Avec espièglerie, la réalisatrice hongroise signe un magnifique film, L’histoire de ma femme, pour raconter l’effondrement de la Mittle Europa au travers des yeux d’un brave marin incapable de comprendre son épouse. En salles mercredi 16 mars.
Au milieu des années 1920, en pleine mer du Nord, sur le pont de son immense cargo, le capitaine Jakob (Gijs Naber) vomit. Point d’ingestion ou autres maux d’estomac. Selon son cuisinier, il souffrirait moins du ventre que du cœur. Jakob est atteint de « la maladie du marin », à savoir un trop long célibat. En homme pragmatique n’ayant pas de temps pour les sentiments, Jakob doit réagir et se trouver une femme. Descendu à terre, planté devant son plat fumant dans un élégant restaurant, il promet à un ami de passage qu’il ira demander sa main à la première qui poussera la porte de l’établissement pour y rentrer. Par chance, celle-ci se prénomme Liz, elle a le physique de Léa Seydoux et trouve la demande insolite de ce solide gaillard assez folle pour avoir envie d’y répondre et le suivre. Commence la plus grande aventure de ce marin ayant pourtant roulé sa bosse sur les quarante rugissants, ce héros que l’on jurerait sorti d’un roman de Conrad : son mariage avec une inconnue hédoniste, adepte peut-être de l’amour libre, cette mondaine parisienne s’ingéniant à lui résister, se moquant de sa virilité comme de sa fierté, de ses convictions protestantes, de ses croyances en un ordre immuable et logique des choses et du monde. À l’instar de ce que dépeignait dans un style cocasse et rabelaisien le trop méconnu Milan Fust dans son roman paru en 1942, sa compatriote hongroise Ildiko Enyedi décrit à travers le point de vue de Jakob l’effondrement d’un monde, celui de la Mittle Europa où est née et a prospéré Jakob qui en incarne les valeurs.

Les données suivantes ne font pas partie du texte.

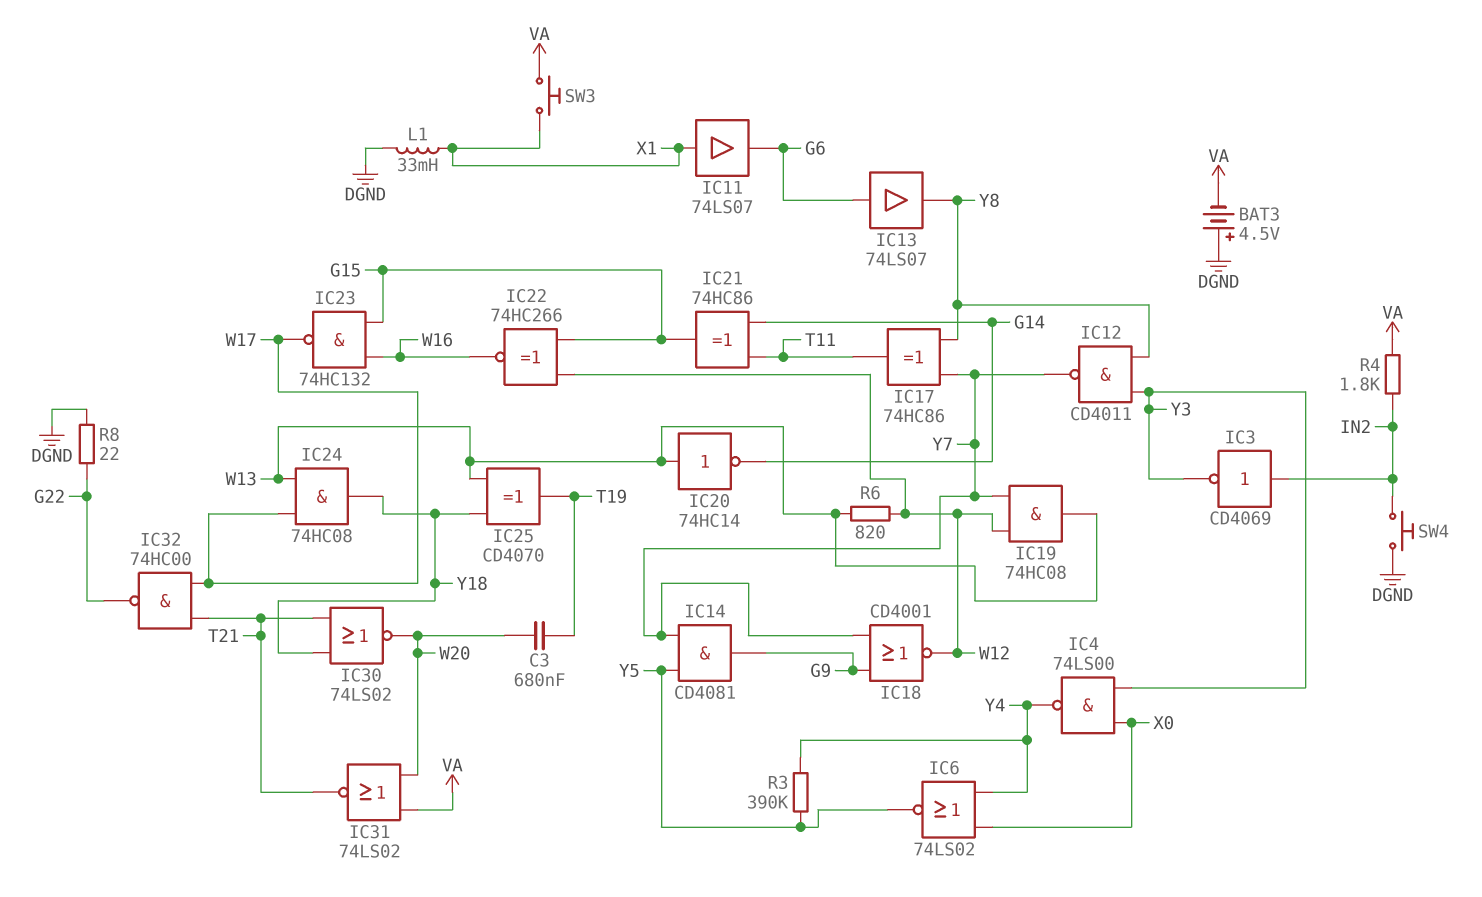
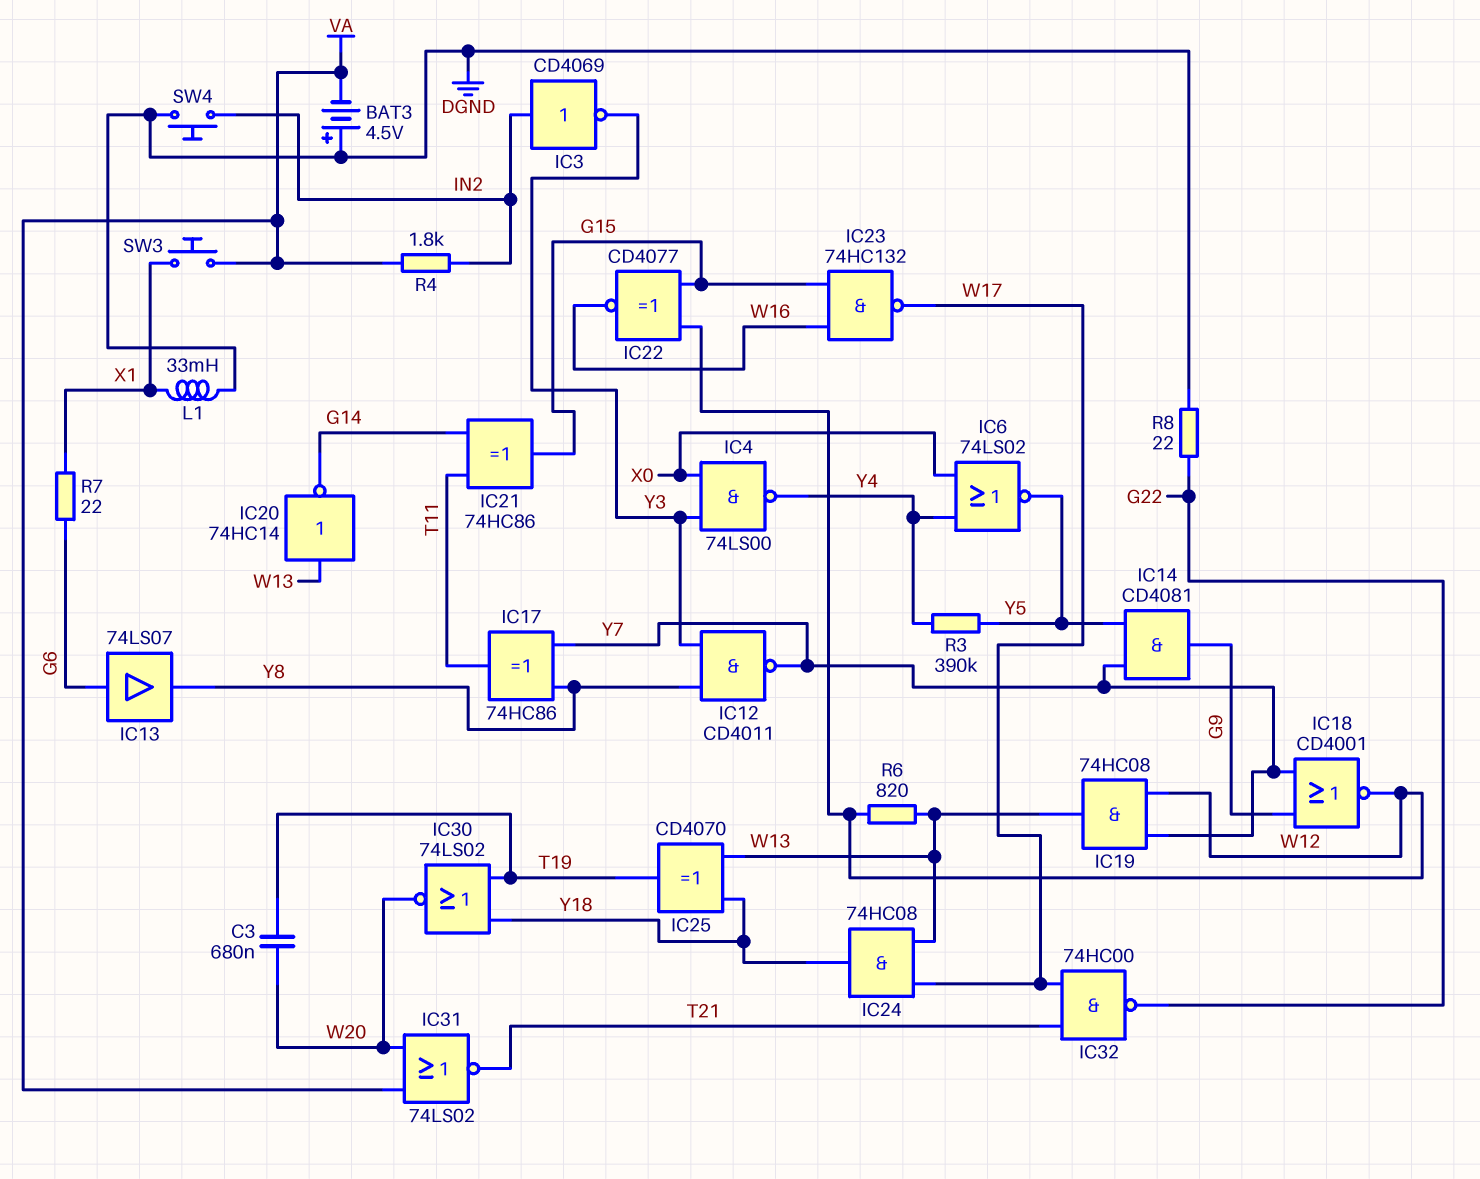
IC11: buffer 74LS07 (in X1, out G6) -> none
IC22: XNOR 74HC266 (in G15, in W12, out W16) -> XNOR CD4077 (in G15, in W12, out W16)
IC30: NOR 74LS02 (in T21, in Y18, out W20) -> NOR 74LS02 (in T19, in Y18, out W20)
R7: none -> 22 (G6, X1)

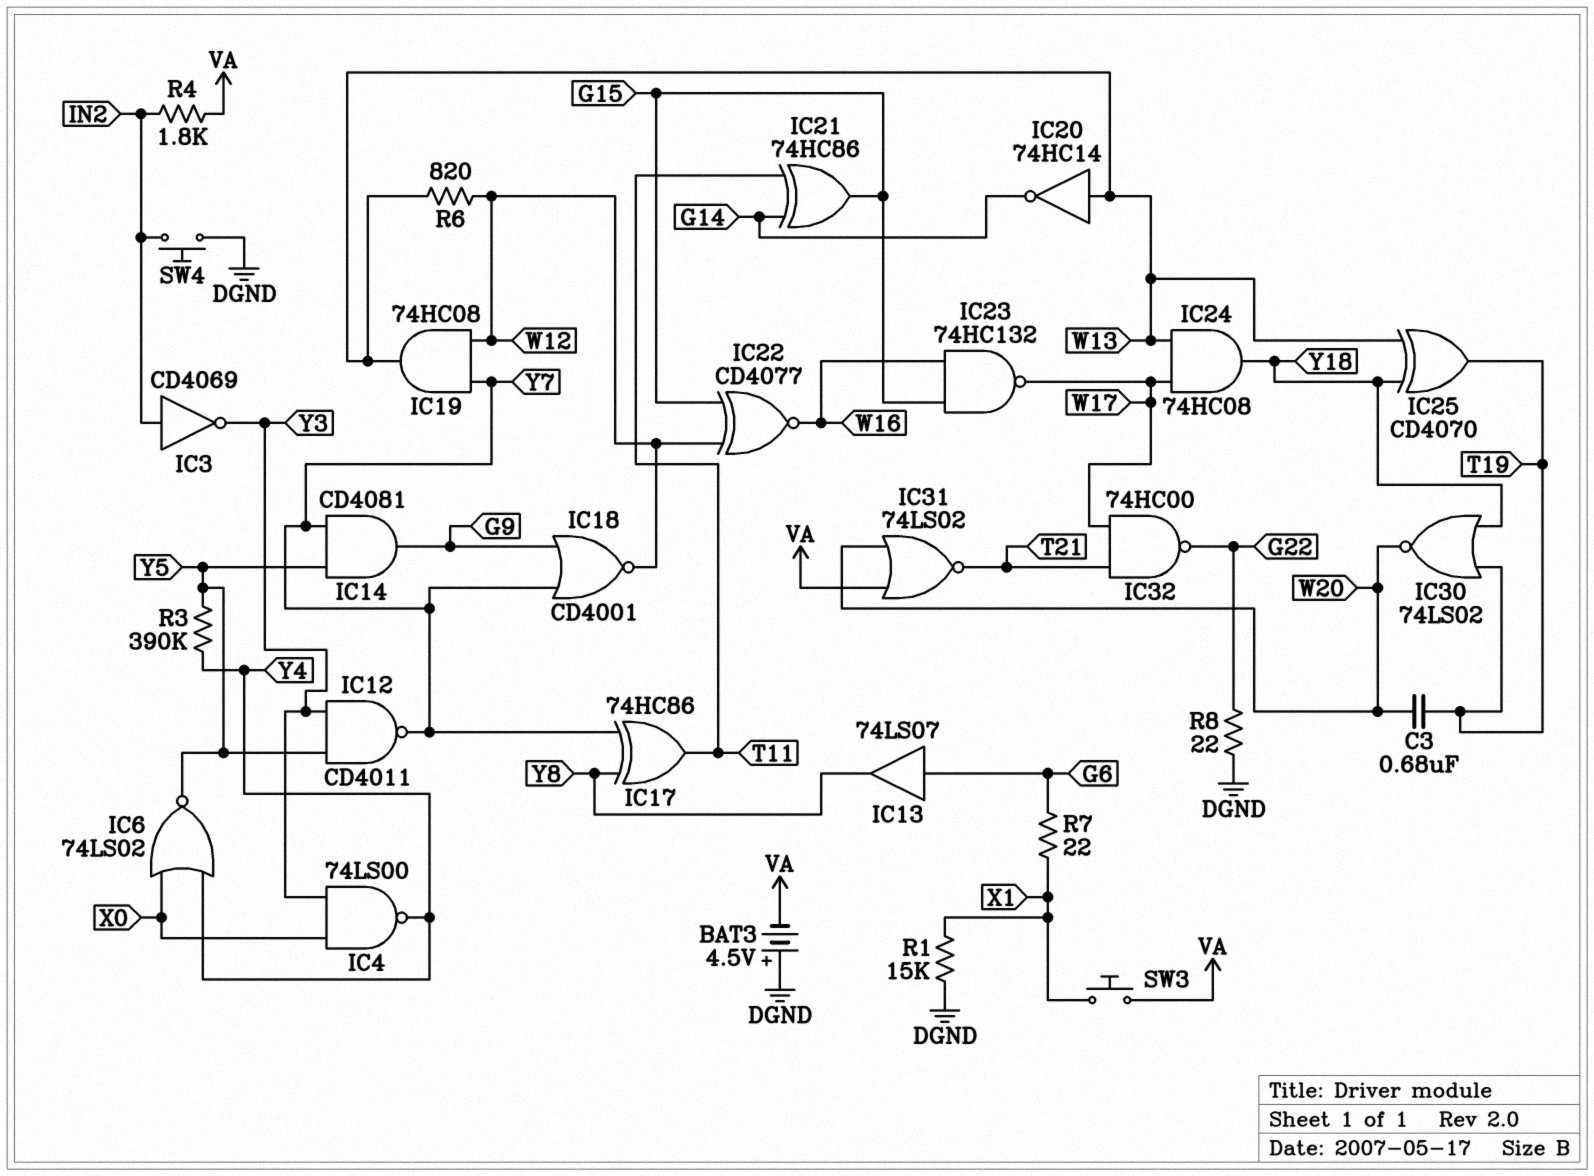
IC12: NAND CD4011 (in Y3, in Y8, out Y7) -> NAND CD4011 (in Y3, in Y5, out Y7)
L1: 33mH (DGND, X1) -> none
R1: none -> 15k (DGND, X1)

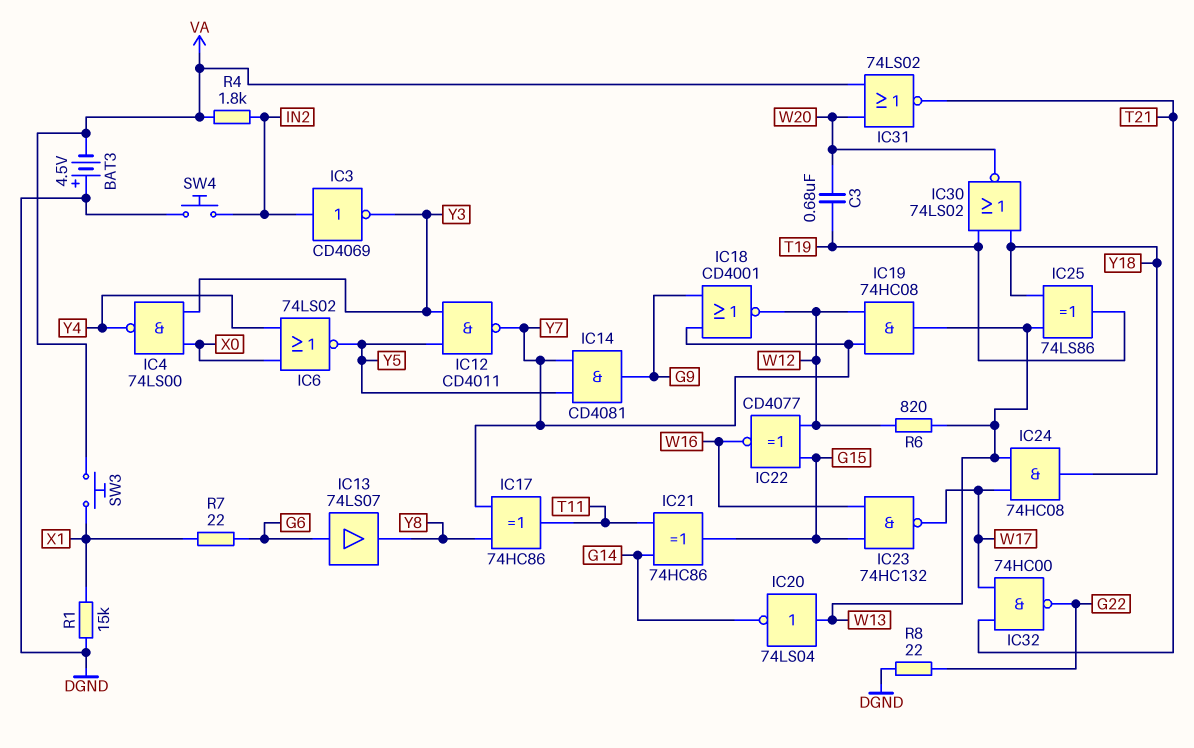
IC20: NOT 74HC14 (in W13, out G14) -> NOT 74LS04 (in W13, out G14)
IC25: XOR CD4070 (in W13, in Y18, out T19) -> XOR 74LS86 (in W13, in Y18, out T19)
R3: 390k (Y4, Y5) -> none

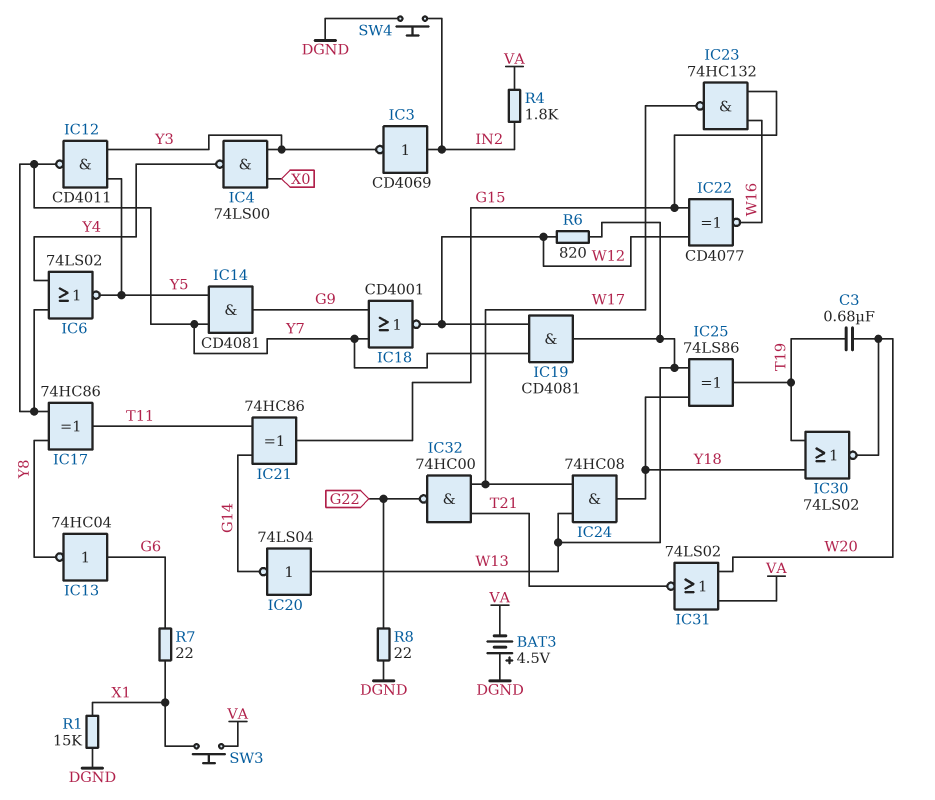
IC6: NOR 74LS02 (in X0, in Y4, out Y5) -> NOR 74LS02 (in Y4, in Y7, out Y5)
IC13: buffer 74LS07 (in G6, out Y8) -> NOT 74HC04 (in G6, out Y8)
IC19: AND 74HC08 (in W12, in Y7, out W13) -> AND CD4081 (in W12, in Y7, out W13)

À première vue, ce nouveau film de la réalisatrice de Corps et âme pourrait sembler ultra-classique : film d’époque de trois heures, reconstitutions avec fastes et costumes, images lisses et sages au service d’une romance contrariée. Il ne faut pas s’y tromper, cette surface sage, c’est celle du monde de Jakob et comme il l’imagine. À coups de détails saugrenus, de gestes déplacés, de changements infimes de colorimétrie, de jeux subtils sur les différences de perspectives, d’un travail savant sur les dissonances, le spectateur voit et entend cette surface peu à peu se fissurer, craqueler, révéler ses failles, ses béances, son illogisme. Au jeu du mystère et de la frivolité, Léa Seydoux s’avère une nouvelle fois extraordinaire. Elle n’a pas besoin de faire grand chose pour nous captiver et nous plonger dans la même perplexité que le pauvre Jakob. Incapable d’interpréter ses menus gestes, ses sourires en coin, ses simagrées par clignements d’yeux, Jakob perd tous ses repères et tombe dans une tempête dépressive où il ne sait plus qui il est ni ce en quoi il croit. Enyedi ne manque pas d’humour quand elle plante son héros maritime hagard devant les eaux d’un étang minable de square. Elle ne manque pas de culot quand elle conduit son récit sur les traces d’une reconquête existentielle de soi pour mieux s’ouvrir au monde et à ses incessants changements. Faussement classique, piégeux, coquin, romanesque, goguenard, L’Histoire de ma femme prend en fin de compte la forme d’un manuel féminin à l’attention des hommes pour en faire de meilleurs amants. Décidément, Enyedi s’avère une des plus originales cinéastes vivantes.
L’Histoire de ma femme d’Ildiko Enyedi avec Léa Seydoux, Gijs Naber, Louis Garrel… Pyramide Films. Sortie le 16 mars.